▸ WHAT IS EXPECTED: Reproduce in full the bibliographic listing below for the study on starvation and appetitive olfactory behavior.

▸ DOCUMENT EXTRACT:
────────────────────────────────────────

Starvation promotes concerted modulation of appetitive olfactory behavior via parallel neuromodulatory circuits

Autor: Steven A. Wasserman, Kang I. Ko, Jing W. Wang, Susy M. Kim, Cory M. Root, Orel A Zaninovich, Scott A. Lindsay, Andrew K. Shepherd
Jazyk: angličtina
Rok vydání: 2015
Předmět:
Zdroj: eLife, Vol 4 (2015)
Ko, KI; Root, CM; Lindsay, SA; Zaninovich, OA; Shepherd, AK; Wasserman, SA; et al.(2015). Starvation promotes concerted modulation of appetitive olfactory behavior via parallel neuromodulatory circuits. ELIFE, 4. doi: 10.7554/eLife.08298. UC San Diego: Retrieved from: http://www.escholarship.org/uc/item/9jz744n5
eLife
eLife, vol 4, iss JULY2015
Ko, KI; Root, CM; Lindsay, SA; Zaninovich, OA; Shepherd, AK; Wasserman, SA; et al.(2015). Starvation promotes concerted modulation of appetitive olfactory behavior via parallel neuromodulatory circuits. eLife, 4(JULY2015). doi: 10.7554/eLife.08298.001. UC San Diego: Retrieved from: http://www.escholarship.org/uc/item/6885n7v3
DOI: 10.7554/eLife.08298.

────────────────────────────────────────

▸ PROVIDED INFORMATION:
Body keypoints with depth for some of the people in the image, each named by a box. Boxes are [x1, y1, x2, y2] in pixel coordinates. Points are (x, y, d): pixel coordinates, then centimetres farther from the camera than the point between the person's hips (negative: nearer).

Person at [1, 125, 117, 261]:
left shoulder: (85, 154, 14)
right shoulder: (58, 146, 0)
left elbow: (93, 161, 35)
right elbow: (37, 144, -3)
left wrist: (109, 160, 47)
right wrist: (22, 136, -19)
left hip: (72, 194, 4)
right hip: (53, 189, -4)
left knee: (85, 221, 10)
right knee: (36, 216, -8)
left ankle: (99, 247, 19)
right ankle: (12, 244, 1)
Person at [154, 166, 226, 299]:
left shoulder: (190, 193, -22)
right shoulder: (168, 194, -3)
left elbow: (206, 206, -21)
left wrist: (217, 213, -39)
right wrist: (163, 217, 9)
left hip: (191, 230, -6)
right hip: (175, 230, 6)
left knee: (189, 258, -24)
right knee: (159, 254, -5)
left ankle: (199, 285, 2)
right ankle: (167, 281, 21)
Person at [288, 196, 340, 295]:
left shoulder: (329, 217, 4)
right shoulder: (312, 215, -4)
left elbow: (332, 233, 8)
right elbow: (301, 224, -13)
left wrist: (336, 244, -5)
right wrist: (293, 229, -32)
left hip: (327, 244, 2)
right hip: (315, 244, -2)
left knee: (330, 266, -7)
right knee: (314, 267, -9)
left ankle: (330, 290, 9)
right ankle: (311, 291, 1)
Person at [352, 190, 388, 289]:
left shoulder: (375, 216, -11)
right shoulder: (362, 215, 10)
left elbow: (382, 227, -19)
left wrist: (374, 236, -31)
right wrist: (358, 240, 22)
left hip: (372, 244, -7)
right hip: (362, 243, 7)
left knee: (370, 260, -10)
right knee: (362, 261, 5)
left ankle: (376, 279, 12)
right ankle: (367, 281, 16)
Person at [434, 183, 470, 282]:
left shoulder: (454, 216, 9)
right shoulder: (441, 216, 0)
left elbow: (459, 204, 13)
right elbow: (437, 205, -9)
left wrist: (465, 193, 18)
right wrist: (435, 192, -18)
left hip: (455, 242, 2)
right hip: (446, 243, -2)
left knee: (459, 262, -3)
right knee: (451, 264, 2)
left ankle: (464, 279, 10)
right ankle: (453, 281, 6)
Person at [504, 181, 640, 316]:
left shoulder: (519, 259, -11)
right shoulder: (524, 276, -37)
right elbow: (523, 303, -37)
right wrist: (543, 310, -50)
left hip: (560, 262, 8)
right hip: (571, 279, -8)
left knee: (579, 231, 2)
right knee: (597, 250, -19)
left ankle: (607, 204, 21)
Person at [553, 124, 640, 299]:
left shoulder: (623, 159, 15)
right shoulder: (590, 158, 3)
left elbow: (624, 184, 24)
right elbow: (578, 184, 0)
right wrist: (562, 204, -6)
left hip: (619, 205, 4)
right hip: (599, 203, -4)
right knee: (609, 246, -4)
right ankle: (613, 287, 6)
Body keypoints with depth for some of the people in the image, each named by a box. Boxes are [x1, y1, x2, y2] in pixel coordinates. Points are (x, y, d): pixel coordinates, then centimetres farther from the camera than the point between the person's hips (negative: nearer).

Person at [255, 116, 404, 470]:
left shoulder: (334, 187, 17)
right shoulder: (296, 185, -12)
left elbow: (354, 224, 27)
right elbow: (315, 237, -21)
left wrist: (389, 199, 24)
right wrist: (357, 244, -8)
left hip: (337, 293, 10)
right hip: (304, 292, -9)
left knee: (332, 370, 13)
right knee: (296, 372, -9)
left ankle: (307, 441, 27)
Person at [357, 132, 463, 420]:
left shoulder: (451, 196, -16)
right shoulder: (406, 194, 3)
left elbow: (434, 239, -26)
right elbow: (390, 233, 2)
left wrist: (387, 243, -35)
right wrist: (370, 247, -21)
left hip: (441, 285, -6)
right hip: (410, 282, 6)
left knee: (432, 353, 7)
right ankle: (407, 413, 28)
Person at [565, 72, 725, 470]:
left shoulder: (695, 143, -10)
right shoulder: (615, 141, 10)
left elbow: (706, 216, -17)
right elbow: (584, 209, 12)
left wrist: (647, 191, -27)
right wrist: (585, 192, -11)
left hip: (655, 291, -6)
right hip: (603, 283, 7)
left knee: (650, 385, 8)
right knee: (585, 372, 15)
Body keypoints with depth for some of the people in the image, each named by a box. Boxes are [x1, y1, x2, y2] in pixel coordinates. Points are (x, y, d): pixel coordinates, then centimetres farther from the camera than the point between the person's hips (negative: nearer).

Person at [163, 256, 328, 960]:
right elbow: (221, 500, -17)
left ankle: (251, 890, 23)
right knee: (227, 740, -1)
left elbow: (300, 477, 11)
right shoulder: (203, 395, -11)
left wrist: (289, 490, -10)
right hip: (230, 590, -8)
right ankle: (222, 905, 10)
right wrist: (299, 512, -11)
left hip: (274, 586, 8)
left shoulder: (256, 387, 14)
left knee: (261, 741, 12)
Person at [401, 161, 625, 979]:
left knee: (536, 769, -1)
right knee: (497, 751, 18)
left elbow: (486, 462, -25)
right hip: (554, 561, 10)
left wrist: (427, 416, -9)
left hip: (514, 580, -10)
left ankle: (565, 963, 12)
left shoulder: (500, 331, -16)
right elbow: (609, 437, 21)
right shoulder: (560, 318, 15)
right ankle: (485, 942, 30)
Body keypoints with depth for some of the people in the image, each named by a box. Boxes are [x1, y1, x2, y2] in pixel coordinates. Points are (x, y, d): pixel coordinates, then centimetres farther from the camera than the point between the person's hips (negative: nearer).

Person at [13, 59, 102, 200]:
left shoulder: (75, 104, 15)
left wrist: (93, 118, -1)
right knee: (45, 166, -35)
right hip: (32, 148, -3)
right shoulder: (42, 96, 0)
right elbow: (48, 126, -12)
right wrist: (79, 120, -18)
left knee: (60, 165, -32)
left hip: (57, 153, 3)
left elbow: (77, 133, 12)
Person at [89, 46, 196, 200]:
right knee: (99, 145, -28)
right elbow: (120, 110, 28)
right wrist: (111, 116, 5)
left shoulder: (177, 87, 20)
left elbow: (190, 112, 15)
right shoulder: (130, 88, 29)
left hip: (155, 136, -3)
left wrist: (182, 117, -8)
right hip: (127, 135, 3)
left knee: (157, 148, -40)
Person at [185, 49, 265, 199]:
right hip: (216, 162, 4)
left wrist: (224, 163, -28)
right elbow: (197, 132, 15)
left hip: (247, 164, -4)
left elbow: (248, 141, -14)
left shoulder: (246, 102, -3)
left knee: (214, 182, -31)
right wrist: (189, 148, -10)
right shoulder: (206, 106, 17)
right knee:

────────────────────────────────────────

▸ OUTPUT OF THE EXERCISE:
Starvation promotes concerted modulation of appetitive olfactory behavior via parallel neuromodulatory circuits

Autor: Steven A. Wasserman, Kang I. Ko, Jing W. Wang, Susy M. Kim, Cory M. Root, Orel A Zaninovich, Scott A. Lindsay, Andrew K. Shepherd
Jazyk: angličtina
Rok vydání: 2015
Předmět:
Zdroj: eLife, Vol 4 (2015)
Ko, KI; Root, CM; Lindsay, SA; Zaninovich, OA; Shepherd, AK; Wasserman, SA; et al.(2015). Starvation promotes concerted modulation of appetitive olfactory behavior via parallel neuromodulatory circuits. ELIFE, 4. doi: 10.7554/eLife.08298. UC San Diego: Retrieved from: http://www.escholarship.org/uc/item/9jz744n5
eLife
eLife, vol 4, iss JULY2015
Ko, KI; Root, CM; Lindsay, SA; Zaninovich, OA; Shepherd, AK; Wasserman, SA; et al.(2015). Starvation promotes concerted modulation of appetitive olfactory behavior via parallel neuromodulatory circuits. eLife, 4(JULY2015). doi: 10.7554/eLife.08298.001. UC San Diego: Retrieved from: http://www.escholarship.org/uc/item/6885n7v3
DOI: 10.7554/eLife.08298.